$ cat post/the-firewall-dropped-it-/-the-heartbeat-skipped-at-cutover-/-the-build-artifact.md

23DEC19

the firewall dropped it / the heartbeat skipped at cutover / the build artifact

Title: Kubernetes Complexity Fatigue and the Art of Keeping It Simple

December 23, 2019. The air is crisp outside, but in my office, it’s a bit more warm as I sit down to write this blog post. The holiday season feels like a distant echo as we’re deep into our year-end sprint. Kubernetes has become the de facto standard for container orchestration, and with that comes an inevitable complexity fatigue.

I’ve been working closely with ArgoCD and Flux GitOps for months now. They’re powerful tools, but they also add layers of abstraction that can sometimes obscure the underlying architecture. Today, I found myself wrestling with a problem that was, in many ways, quite simple, yet frustratingly complex.

The Problem

We were seeing sporadic issues with our Kubernetes cluster’s state reconciliation process. Pods would hang in a “CrashLoopBackOff” state, and we couldn’t determine the root cause. After days of digging through logs and monitoring metrics, I found that the issue was related to how we managed sidecar containers for logging.

The Root Cause

The problem stemmed from an over-zealous use of livenessProbe and readinessProbe configurations in our deployment manifests. We had inadvertently set up these probes to be overly aggressive, causing them to trigger too frequently under normal conditions. This led to excessive load on the sidecar container, which was supposed to handle logging for a stateless application.

The Fix

The solution was simple: relax the probe intervals and thresholds. I made some adjustments in our deployment YAMLs, setting initialDelaySeconds higher and reducing the frequency of probes. It took just a few minutes of work, but it required a deep dive into understanding how these probes interact with sidecar containers.

The Learning

This experience brought me back to the basics of Kubernetes configuration. It’s easy to get lost in the details of GitOps workflows and advanced monitoring tools, but sometimes the simplest solutions are right under our noses. We need to keep reminding ourselves that Kubernetes is a tool, not an end-all-be-all solution.

The Broader Implications

This little episode of complexity fatigue has broader implications for our team and beyond. As we continue to scale operations in remote-first environments, maintaining simplicity becomes crucial. Every additional layer of abstraction or configuration adds potential points of failure and reduces overall maintainability.

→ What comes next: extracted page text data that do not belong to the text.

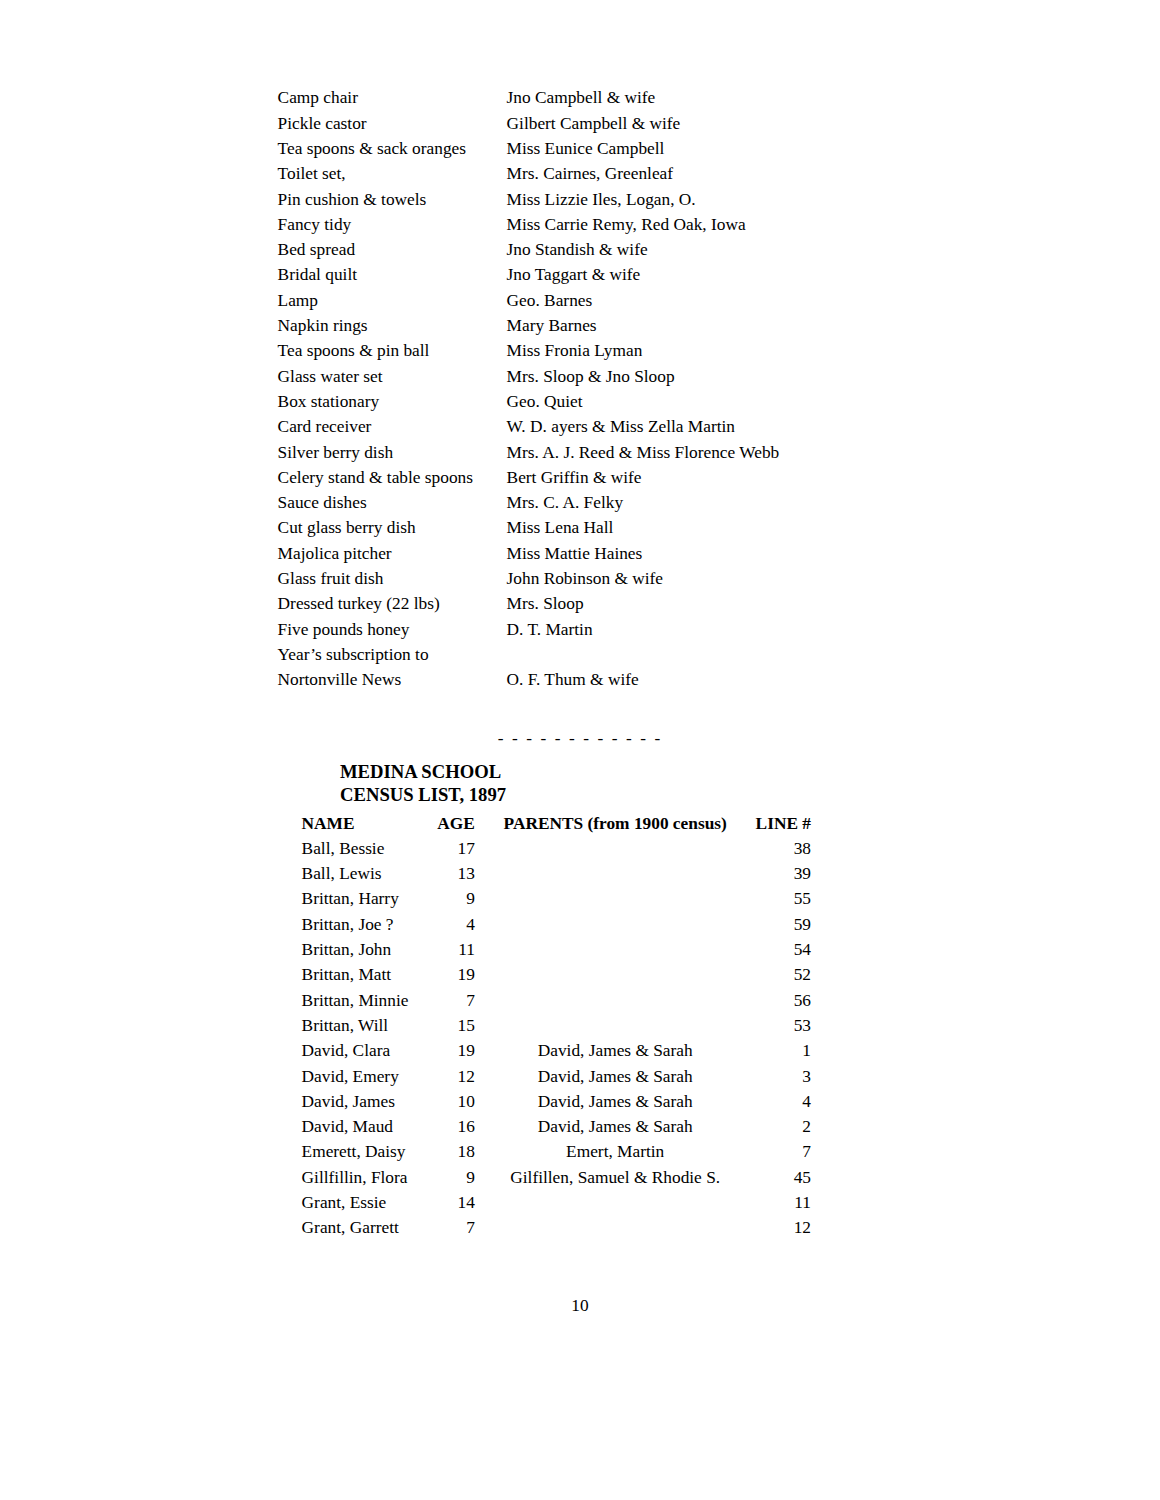| Camp chair | Jno Campbell & wife |
| Pickle castor | Gilbert Campbell & wife |
| Tea spoons & sack oranges | Miss Eunice Campbell |
| Toilet set, | Mrs. Cairnes, Greenleaf |
| Pin cushion & towels | Miss Lizzie Iles, Logan, O. |
| Fancy tidy | Miss Carrie Remy, Red Oak, Iowa |
| Bed spread | Jno Standish & wife |
| Bridal quilt | Jno Taggart & wife |
| Lamp | Geo. Barnes |
| Napkin rings | Mary Barnes |
| Tea spoons & pin ball | Miss Fronia Lyman |
| Glass water set | Mrs. Sloop & Jno Sloop |
| Box stationary | Geo. Quiet |
| Card receiver | W. D. ayers & Miss Zella Martin |
| Silver berry dish | Mrs. A. J. Reed & Miss Florence Webb |
| Celery stand & table spoons | Bert Griffin & wife |
| Sauce dishes | Mrs. C. A. Felky |
| Cut glass berry dish | Miss Lena Hall |
| Majolica pitcher | Miss Mattie Haines |
| Glass fruit dish | John Robinson & wife |
| Dressed turkey (22 lbs) | Mrs. Sloop |
| Five pounds honey | D. T. Martin |
| Year’s subscription to | |
| Nortonville News | O. F. Thum & wife |
- - - - - - - - - - - -
MEDINA SCHOOL
CENSUS LIST, 1897
| NAME | AGE | PARENTS (from 1900 census) | LINE # |
| --- | --- | --- | --- |
| Ball, Bessie | 17 | | 38 |
| Ball, Lewis | 13 | | 39 |
| Brittan, Harry | 9 | | 55 |
| Brittan, Joe ? | 4 | | 59 |
| Brittan, John | 11 | | 54 |
| Brittan, Matt | 19 | | 52 |
| Brittan, Minnie | 7 | | 56 |
| Brittan, Will | 15 | | 53 |
| David, Clara | 19 | David, James & Sarah | 1 |
| David, Emery | 12 | David, James & Sarah | 3 |
| David, James | 10 | David, James & Sarah | 4 |
| David, Maud | 16 | David, James & Sarah | 2 |
| Emerett, Daisy | 18 | Emert, Martin | 7 |
| Gillfillin, Flora | 9 | Gilfillen, Samuel & Rhodie S. | 45 |
| Grant, Essie | 14 | | 11 |
| Grant, Garrett | 7 | | 12 |
10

As platform engineers, it’s our job to strike the right balance between innovation and practicality. We must stay vigilant against complexity creeping into our systems and remember that often, the simplest solutions are the best ones.

The Takeaway

In 2019, as we look back at the year, I’m reminded of the importance of keeping things simple. Whether it’s through GitOps practices or Kubernetes configurations, simplicity in design can lead to fewer headaches down the line. Let’s resolve to keep our systems lean and clean, even as we embrace the latest tools and technologies.

Happy holidays, everyone! May 2020 bring us clear skies and simpler challenges.

Signing off with a sense of peace that comes from resolving an issue, albeit small in scale but significant in impact on our system.